The longest-running drama in the world is a soap opera about life in an English farming village. Every week, 5 million people listen to The Archers on BBC Radio 4. It is also the broadcaster’s most downloaded radio show. It first aired 70 years ago – that is to say, during the era of the horse-drawn plough and tea on the ration. One of the current cast, June Spencer, who plays the formidable matriarch Peggy Woolley, appeared in the first episode on New Year’s Day, 1951. She is 101 years old.

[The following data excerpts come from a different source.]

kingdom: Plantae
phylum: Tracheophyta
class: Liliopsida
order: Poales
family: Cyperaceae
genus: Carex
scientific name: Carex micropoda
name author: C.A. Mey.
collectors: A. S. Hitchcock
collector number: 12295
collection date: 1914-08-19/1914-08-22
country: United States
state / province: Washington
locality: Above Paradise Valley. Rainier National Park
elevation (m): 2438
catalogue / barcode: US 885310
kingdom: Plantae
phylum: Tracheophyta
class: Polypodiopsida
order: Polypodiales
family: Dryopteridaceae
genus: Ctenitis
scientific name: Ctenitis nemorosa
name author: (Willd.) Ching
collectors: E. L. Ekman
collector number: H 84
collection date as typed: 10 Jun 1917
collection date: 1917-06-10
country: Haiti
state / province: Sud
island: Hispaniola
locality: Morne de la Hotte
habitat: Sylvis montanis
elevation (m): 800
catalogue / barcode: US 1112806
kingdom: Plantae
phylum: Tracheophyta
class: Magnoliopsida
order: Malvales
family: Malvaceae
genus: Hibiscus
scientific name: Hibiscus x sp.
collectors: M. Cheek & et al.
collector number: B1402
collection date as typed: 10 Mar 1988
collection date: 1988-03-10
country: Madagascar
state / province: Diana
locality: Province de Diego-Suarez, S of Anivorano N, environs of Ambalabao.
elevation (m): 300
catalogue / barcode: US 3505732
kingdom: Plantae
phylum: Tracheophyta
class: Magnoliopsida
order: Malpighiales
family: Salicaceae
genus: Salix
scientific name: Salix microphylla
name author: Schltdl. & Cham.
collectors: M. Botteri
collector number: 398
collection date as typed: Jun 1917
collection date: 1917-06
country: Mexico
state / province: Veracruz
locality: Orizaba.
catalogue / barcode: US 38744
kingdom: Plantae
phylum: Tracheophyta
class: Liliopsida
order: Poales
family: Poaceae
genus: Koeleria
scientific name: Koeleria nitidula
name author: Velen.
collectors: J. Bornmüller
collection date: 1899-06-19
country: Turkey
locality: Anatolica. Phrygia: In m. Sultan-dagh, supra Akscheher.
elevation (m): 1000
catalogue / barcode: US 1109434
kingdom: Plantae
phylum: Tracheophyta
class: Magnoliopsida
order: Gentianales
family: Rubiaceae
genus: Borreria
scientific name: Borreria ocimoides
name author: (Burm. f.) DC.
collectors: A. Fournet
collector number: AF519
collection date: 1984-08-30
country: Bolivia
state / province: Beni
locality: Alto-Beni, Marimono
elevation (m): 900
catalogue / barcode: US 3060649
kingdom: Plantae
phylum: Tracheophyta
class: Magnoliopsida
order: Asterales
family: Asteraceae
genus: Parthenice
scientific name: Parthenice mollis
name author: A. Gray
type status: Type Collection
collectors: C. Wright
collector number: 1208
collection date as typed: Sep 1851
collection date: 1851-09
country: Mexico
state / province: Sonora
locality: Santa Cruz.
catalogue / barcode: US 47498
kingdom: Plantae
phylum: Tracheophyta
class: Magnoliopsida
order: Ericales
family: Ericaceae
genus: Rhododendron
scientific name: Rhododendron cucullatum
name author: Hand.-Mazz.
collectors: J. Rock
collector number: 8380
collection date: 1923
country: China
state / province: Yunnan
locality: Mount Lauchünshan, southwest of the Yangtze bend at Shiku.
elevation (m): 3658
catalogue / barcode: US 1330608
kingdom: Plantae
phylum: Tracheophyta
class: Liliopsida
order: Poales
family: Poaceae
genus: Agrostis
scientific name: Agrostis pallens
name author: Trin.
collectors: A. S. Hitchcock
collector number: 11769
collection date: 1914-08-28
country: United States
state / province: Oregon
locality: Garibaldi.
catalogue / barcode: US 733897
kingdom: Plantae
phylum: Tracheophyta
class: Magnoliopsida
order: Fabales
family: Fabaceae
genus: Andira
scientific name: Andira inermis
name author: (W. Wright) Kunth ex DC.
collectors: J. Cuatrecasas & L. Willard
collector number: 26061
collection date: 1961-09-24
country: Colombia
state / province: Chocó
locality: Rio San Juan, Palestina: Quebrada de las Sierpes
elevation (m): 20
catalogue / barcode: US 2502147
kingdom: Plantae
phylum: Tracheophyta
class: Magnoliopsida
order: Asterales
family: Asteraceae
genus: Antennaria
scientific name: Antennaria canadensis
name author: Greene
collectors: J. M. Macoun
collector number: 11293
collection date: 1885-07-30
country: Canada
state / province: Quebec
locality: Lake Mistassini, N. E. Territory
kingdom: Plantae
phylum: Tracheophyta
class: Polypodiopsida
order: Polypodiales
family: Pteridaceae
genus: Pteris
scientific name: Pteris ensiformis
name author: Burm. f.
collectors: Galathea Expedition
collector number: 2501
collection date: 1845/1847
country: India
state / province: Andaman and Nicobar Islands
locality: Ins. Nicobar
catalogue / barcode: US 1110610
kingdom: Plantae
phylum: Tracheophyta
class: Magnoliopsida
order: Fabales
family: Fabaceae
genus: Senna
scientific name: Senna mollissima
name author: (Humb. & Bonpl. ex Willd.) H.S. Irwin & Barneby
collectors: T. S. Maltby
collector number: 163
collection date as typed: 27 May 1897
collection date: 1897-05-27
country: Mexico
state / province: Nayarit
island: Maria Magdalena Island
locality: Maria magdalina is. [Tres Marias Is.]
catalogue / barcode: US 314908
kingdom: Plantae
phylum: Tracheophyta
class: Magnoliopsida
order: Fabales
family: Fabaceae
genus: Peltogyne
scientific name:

Because it is middle England’s omnipresent soundtrack, it can be easier to see The Archers as some kind of naturally occurring phenomenon than, say, an experimental, durational artwork that blurs the boundaries between fantasy and reality; or a “peculiarly English epic” as its former editor, or showrunner, Sean O’Connor describes it. To the uninitiated, on the other hand, it can appear somewhere on a scale between charmingly quaint, deeply bewildering and insufferably smug. An Irish friend told me she regarded the entire Archers mis-en-scène – “the village green, Bonfire Night, the slightly mysteriously located Big House, the cider club and the posh livery stables, even the Bull’s beer garden” as “utterly exotic”. A puzzled Texan, invited to listen by the hosts of the BBC’s Americast podcast, described it as “like Downton, except without the interesting period detail or drama”.